Skydiving and parachute jumping in Houston, Texas and South Florida

Skydiver Training Tip: To Land Off or Not?

Scenario: You’re under a good canopy at 2000 feet. You are downwind of the drop zone and aren’t sure you can make it to the landing area. Between you and the drop zone are trees, brush, power lines, and likely all manner of unpleasant critters. Behind you is a wide open field. What do you do?

a) Get on your rear risers or toggles, trim out your canopy for a flat glide, pull up your knees to reduce drag, and try to clear the obstacles.

b) Start looking for an alternate landing area.

c) Aim for the center of the biggest tree so you can grab onto it when you land there and not fall out of it.

d) Transfer your landing pattern to the open field behind you and aim for the center of it.

Remember back to your student training… at what altitude were you taught to select a suitable landing area? That’s right–2000 feet. Above 2500 feet you should have done a controllability check and begun evaluating potential landing areas (free of hazards) nearby.

So let’s look at the answers.

(a) Get on your rear risers or toggles, trim out your canopy for a flat glide, pull up your knees to reduce drag, and try to clear the obstacles.

Good answer–if you were well above 2000 feet, not AT 2000 feet. By 2000 feet, you should have already selected an easily reachable, safe landing area.

(b) Start looking for an alternate landing area. 

By 2000 feet, you should have already done this so you can make a choice with sufficient altitude to achieve a good pattern starting point.

c) Aim for the center of the biggest tree so you can grab onto it when you land there. 

This is only a good plan if you have failed to select an appropriate landing area in time to reach it. It’s an emergency technique, not a plan.

d) Transfer your landing pattern to the open field behind you and aim for the center of it.

DING DING DING! By 2000 feet, you should have decided on a safe area to land, whether that is on the drop zone or not. Don’t get fixated on the drop zone landing area; be realistic about whether you are certain you can make that area.
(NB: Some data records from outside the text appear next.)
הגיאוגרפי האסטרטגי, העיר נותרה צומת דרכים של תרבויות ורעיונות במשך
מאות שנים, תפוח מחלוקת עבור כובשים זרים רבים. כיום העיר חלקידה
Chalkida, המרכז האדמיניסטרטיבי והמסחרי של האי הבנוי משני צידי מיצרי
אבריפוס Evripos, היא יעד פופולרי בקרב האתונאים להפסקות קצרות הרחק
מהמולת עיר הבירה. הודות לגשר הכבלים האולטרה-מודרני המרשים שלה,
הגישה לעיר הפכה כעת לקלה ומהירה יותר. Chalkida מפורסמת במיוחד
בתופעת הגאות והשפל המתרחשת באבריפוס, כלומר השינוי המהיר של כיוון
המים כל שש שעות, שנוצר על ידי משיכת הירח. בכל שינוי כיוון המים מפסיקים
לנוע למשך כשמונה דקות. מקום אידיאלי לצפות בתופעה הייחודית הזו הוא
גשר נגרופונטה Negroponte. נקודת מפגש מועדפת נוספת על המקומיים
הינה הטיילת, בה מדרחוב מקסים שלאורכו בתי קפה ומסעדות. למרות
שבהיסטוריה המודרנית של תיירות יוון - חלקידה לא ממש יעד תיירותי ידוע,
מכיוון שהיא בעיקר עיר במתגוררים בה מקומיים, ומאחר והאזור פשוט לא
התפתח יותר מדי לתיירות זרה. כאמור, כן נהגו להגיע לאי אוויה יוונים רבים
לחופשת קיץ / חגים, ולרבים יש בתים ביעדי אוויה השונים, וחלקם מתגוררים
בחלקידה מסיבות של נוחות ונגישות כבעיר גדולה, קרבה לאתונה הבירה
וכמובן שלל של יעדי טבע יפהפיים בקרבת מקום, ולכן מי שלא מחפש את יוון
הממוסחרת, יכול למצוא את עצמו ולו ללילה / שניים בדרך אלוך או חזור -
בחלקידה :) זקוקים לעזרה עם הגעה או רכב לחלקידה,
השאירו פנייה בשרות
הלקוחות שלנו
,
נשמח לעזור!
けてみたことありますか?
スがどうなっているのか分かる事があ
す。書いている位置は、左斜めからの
If not, look all around you. Like they’re always telling us on commercial airline flights, the safest emergency plan may be behind you.

Select a suitable area, transfer your pattern to that area, and land just as if you would if you were “home.” On the way down, take a quick look around for the easiest way to walk to the drop zone or the nearest road for a pickup.

Safe landings and blue skies!

One comment

  1. Mike /

    Another point is that whilst you might get an open field, your alternate landing area is always likely to have a few hazards. It’s important to be aware of these, but don’t get target fixation and accidentally steer towards them. Remember to PLF if you can’t see the ground properly (e.g. in crops or vegetation) as it could be further than you think – nobody’s there to see your cool running landing so stay safe and take a roll!